**WHAT YOU NEED TO DO:** Could you copy every record below exactly, leaving out the pictures?

DATASET CONTENT START

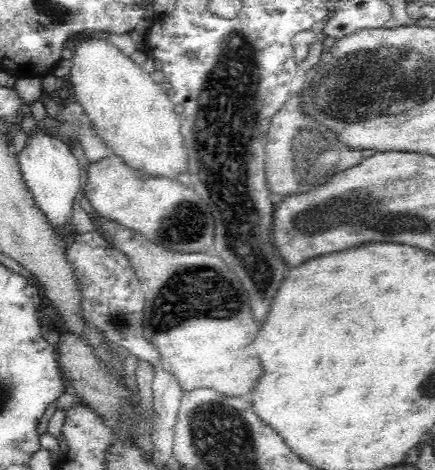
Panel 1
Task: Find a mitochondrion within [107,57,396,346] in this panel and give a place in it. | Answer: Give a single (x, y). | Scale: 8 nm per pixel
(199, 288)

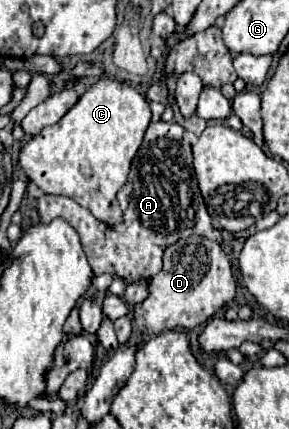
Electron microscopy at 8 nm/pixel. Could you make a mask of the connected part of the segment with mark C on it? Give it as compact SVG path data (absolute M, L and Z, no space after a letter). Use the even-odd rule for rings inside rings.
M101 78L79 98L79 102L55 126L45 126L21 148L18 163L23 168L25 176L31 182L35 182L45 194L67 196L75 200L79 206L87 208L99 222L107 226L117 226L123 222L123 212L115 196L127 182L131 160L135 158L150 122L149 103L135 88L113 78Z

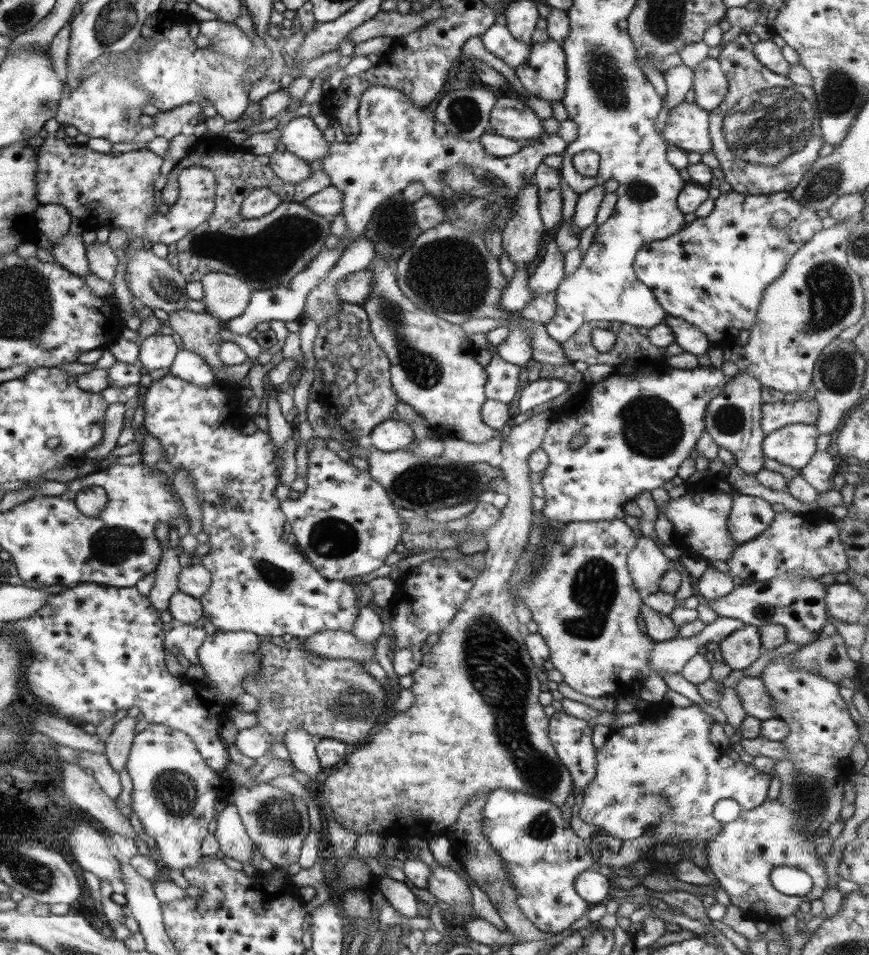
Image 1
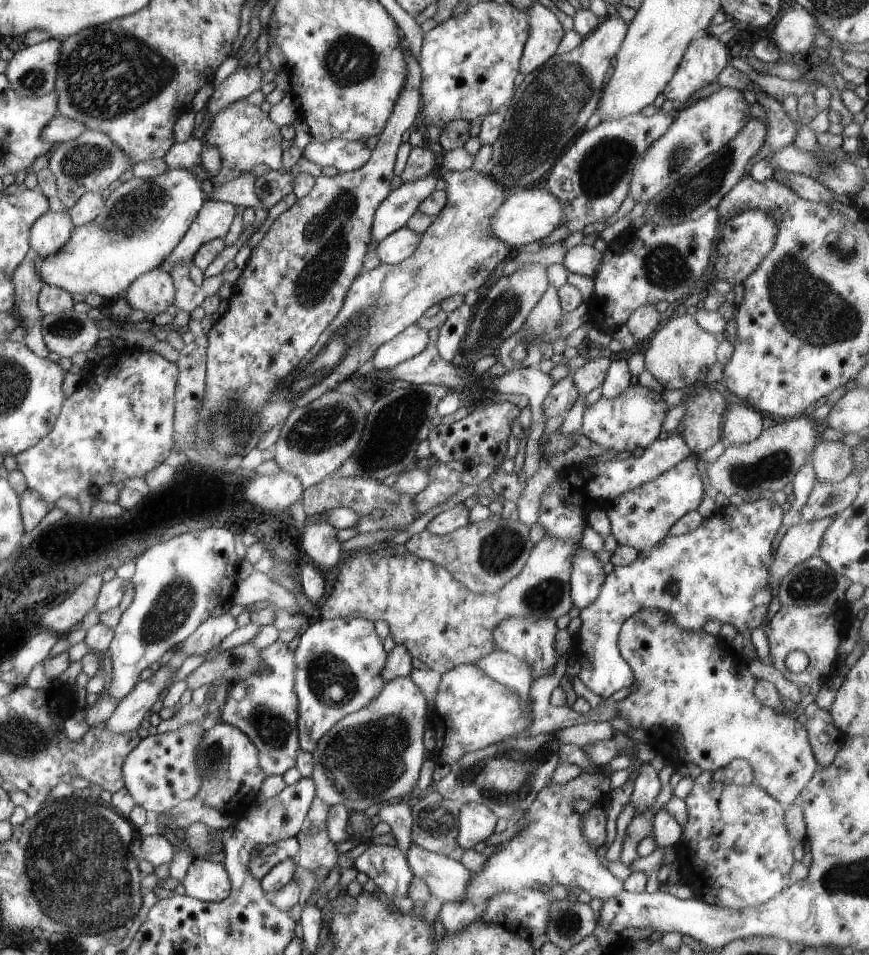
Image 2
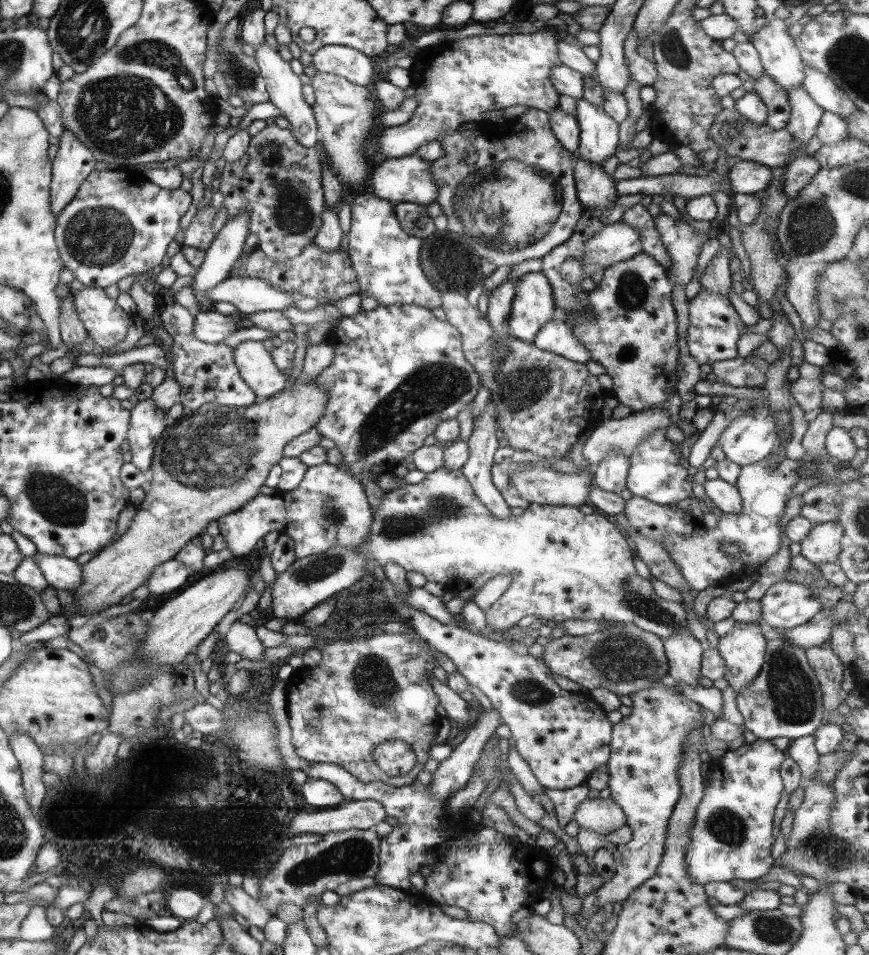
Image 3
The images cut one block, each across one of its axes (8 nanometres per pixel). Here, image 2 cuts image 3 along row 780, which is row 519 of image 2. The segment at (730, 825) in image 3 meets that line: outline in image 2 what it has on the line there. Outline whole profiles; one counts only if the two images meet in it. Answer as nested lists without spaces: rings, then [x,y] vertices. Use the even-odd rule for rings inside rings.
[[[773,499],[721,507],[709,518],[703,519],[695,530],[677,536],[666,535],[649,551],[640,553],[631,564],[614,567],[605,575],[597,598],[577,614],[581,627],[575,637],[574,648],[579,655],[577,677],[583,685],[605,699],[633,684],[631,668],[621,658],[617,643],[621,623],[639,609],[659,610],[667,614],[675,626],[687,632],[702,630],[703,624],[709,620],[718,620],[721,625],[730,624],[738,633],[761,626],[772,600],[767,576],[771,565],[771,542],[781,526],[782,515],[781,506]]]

DATASET CONTENT END

**OUTPUT OF THE EXERCISE:**
Panel 1
Task: Find a mitochondrion within [107,57,396,346] in this panel and give a place in it. | Answer: Give a single (x, y). | Scale: 8 nm per pixel
(199, 288)

Electron microscopy at 8 nm/pixel. Could you make a mask of the connected part of the segment with mark C on it? Give it as compact SVG path data (absolute M, L and Z, no space after a letter). Use the even-odd rule for rings inside rings.
M101 78L79 98L79 102L55 126L45 126L21 148L18 163L23 168L25 176L31 182L35 182L45 194L67 196L75 200L79 206L87 208L99 222L107 226L117 226L123 222L123 212L115 196L127 182L131 160L135 158L150 122L149 103L135 88L113 78Z

Image 1
Image 2
Image 3
The images cut one block, each across one of its axes (8 nanometres per pixel). Here, image 2 cuts image 3 along row 780, which is row 519 of image 2. The segment at (730, 825) in image 3 meets that line: outline in image 2 what it has on the line there. Outline whole profiles; one counts only if the two images meet in it. Answer as nested lists without spaces: rings, then [x,y] vertices. Use the even-odd rule for rings inside rings.
[[[773,499],[721,507],[709,518],[703,519],[695,530],[677,536],[666,535],[649,551],[640,553],[631,564],[614,567],[605,575],[597,598],[577,614],[581,627],[575,637],[574,648],[579,655],[577,677],[583,685],[605,699],[633,684],[631,668],[621,658],[617,643],[621,623],[639,609],[659,610],[667,614],[675,626],[687,632],[702,630],[703,624],[709,620],[718,620],[721,625],[730,624],[738,633],[761,626],[772,600],[767,576],[771,565],[771,542],[781,526],[782,515],[781,506]]]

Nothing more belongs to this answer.